Arjantin...Oylesine güzel bir geziydi ki, yazmaya  nereden baslıyacagıma karar vermekte zorlandım. Sonunda, tangolarda karar kıldım ilk yazım için. Bes altı yıl kadar önceydi, Istanbul'da Harbiye Acıkhava Sahnesinde Tango Passion'u izlemis  ve cok begenmistim. Sonradan farkettim ki fazla iz bırakmamıs. Evet; ''tangonun'' hazzına, Arjantin de vardım. Ozellikle Buenos Aires'te, sokak çalgıcılarının yerini sokak tangocuları almış. Hepsi birbirinden guzel, estetik dans ediyorlar. Zaman zaman kadın ve erkegin tek vucut oldugu, bacaklar arası ritmin ustalıkla saglandıgı, çekici bir dans...Kadını tüm disiligiyle algılarken, erkegin carpıcılıgını da farketmemek mumkun degil. Meydanlardaki tango gosterilerinde, sadece dans var.

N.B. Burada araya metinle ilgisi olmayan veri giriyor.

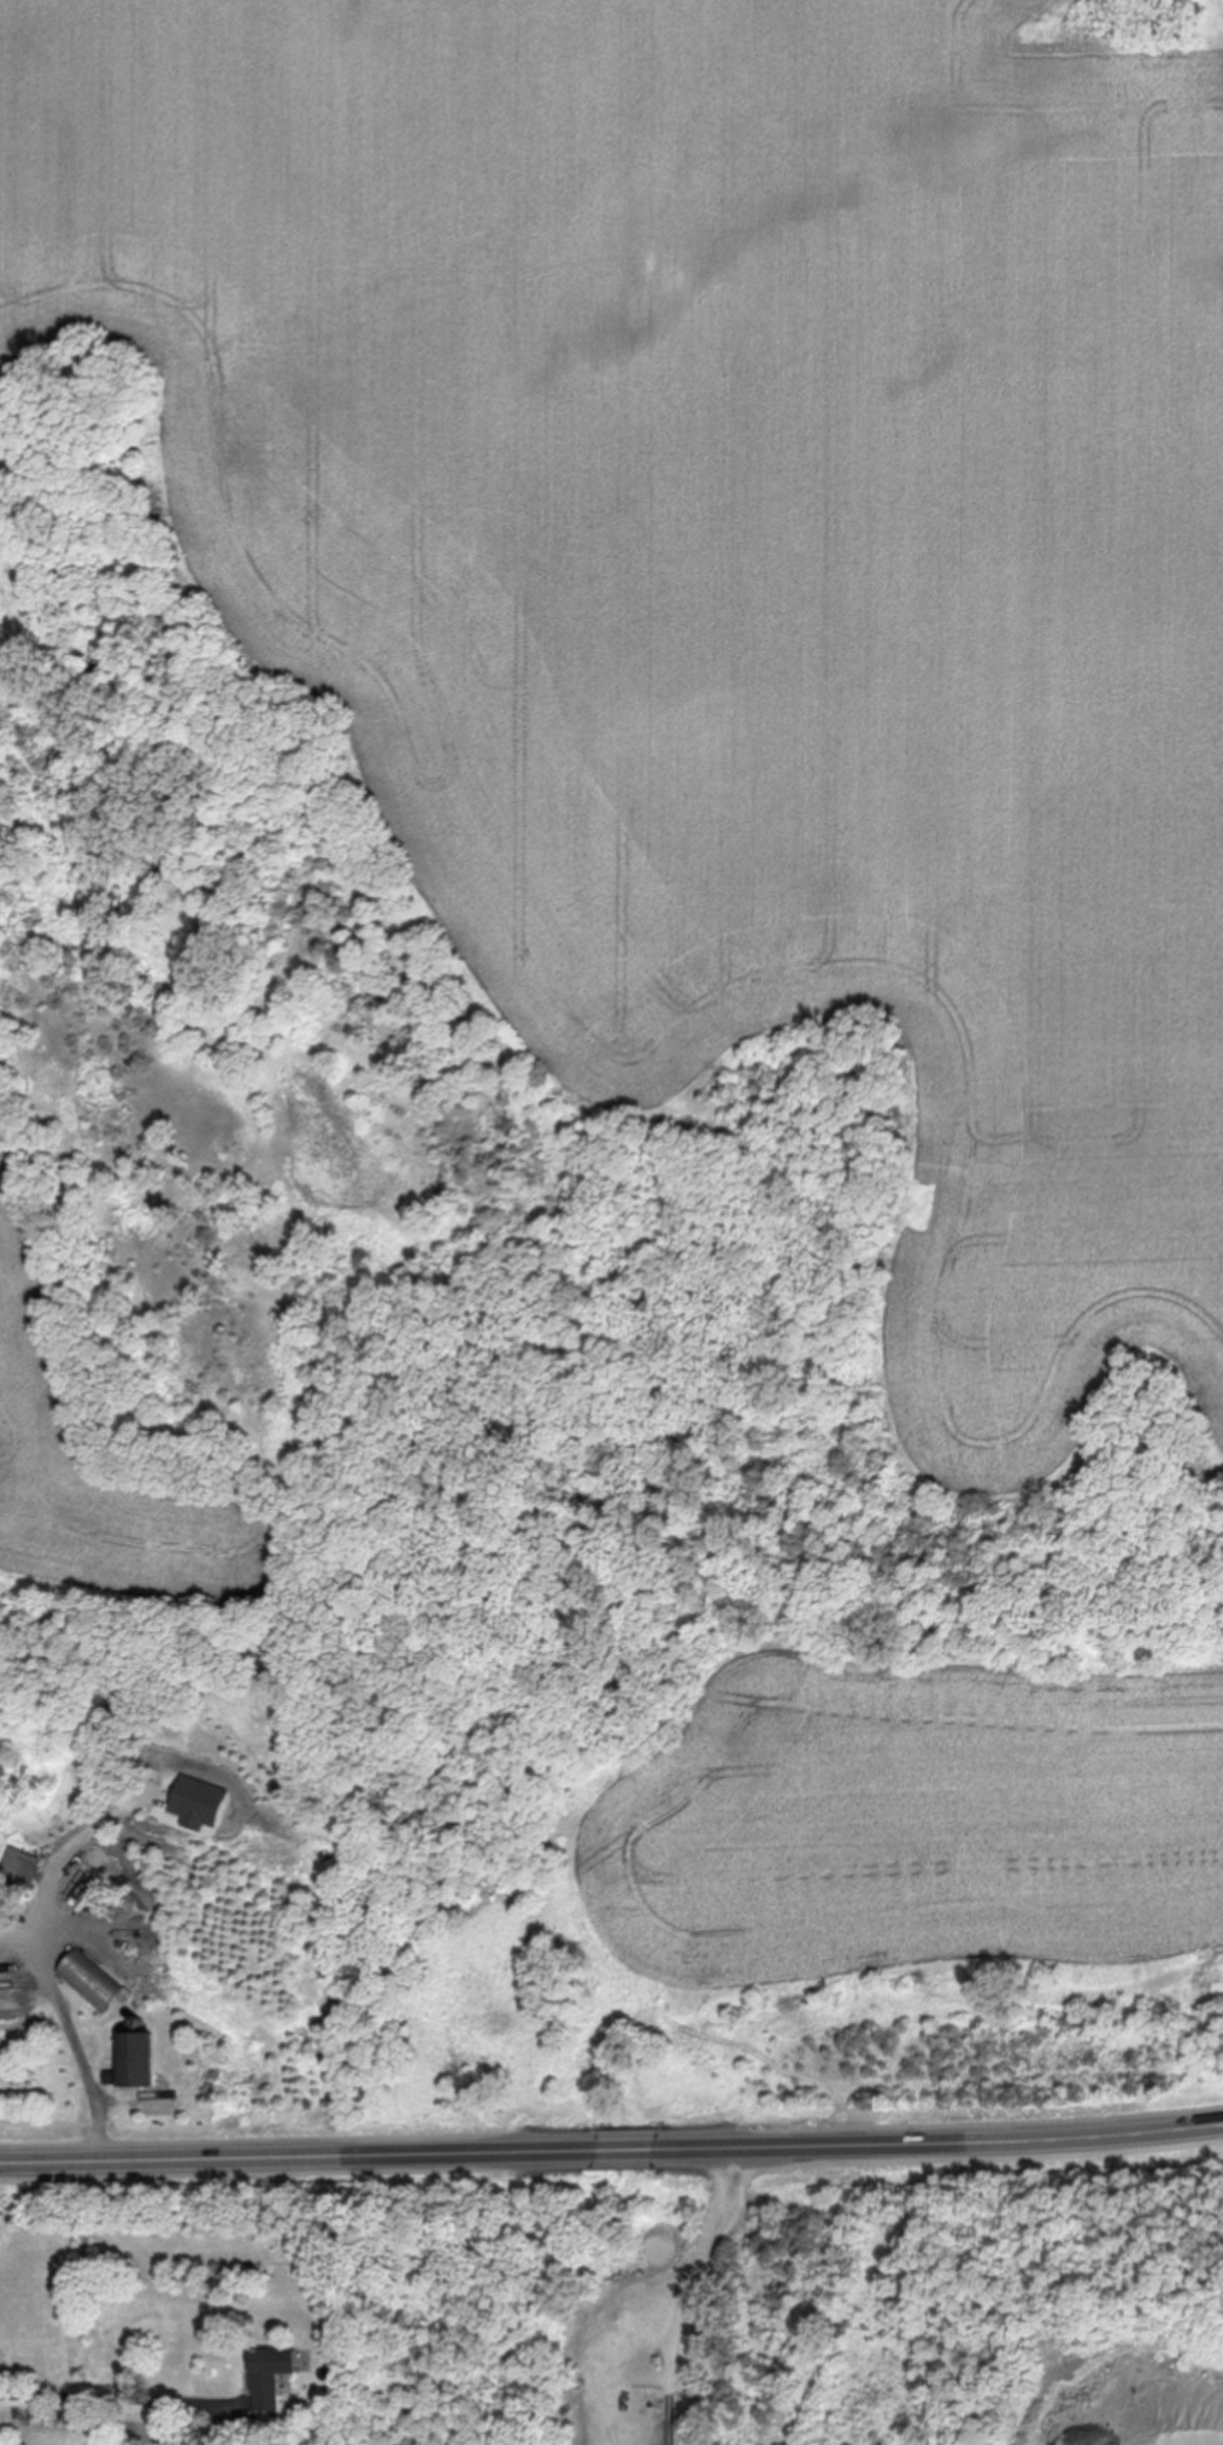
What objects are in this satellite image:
building: (92, 1984)
road: (69, 2019)
building: (140, 2060)
road: (940, 2144)
road: (624, 2147)
road: (295, 2154)
quarry: (802, 2303)
building: (271, 2375)
road: (112, 2397)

Ozel gidilen tango gosterilerinde ise kurgulanmıs bir konu icinde tangoları izledim. Cafe ve restorandaki tango gösterileri ise benim favorilerimdi. Her fırsatta ve degisik ortamlarda izledigim tango gösterilerinden büyülendim, büyülendim ve içime isledi...La Boca'da,  çok yaşlı bir erkeğin bir kadınla yaptıgı tangoda, sanki yasadıgı  yılları, dans suresince yüregimde hisssettim. Puerto Madero'da saatlerce taş üzerinde oturup izledigim sokak danscılarının ayak figürlerini, San Telmo'da meydanda dans sırasında bir köpegin dans pistine gelip uzanması  ve adeta uclu dansa davet etmesini, hele hele Iquazu'da cafede beyaz sapkasıyla bir eli cebinde dans eden delikanlıyı ve benim her fırsatta bacak figürlerini deneyerek fotograf çektirmelerimi unutmak mumkun degil.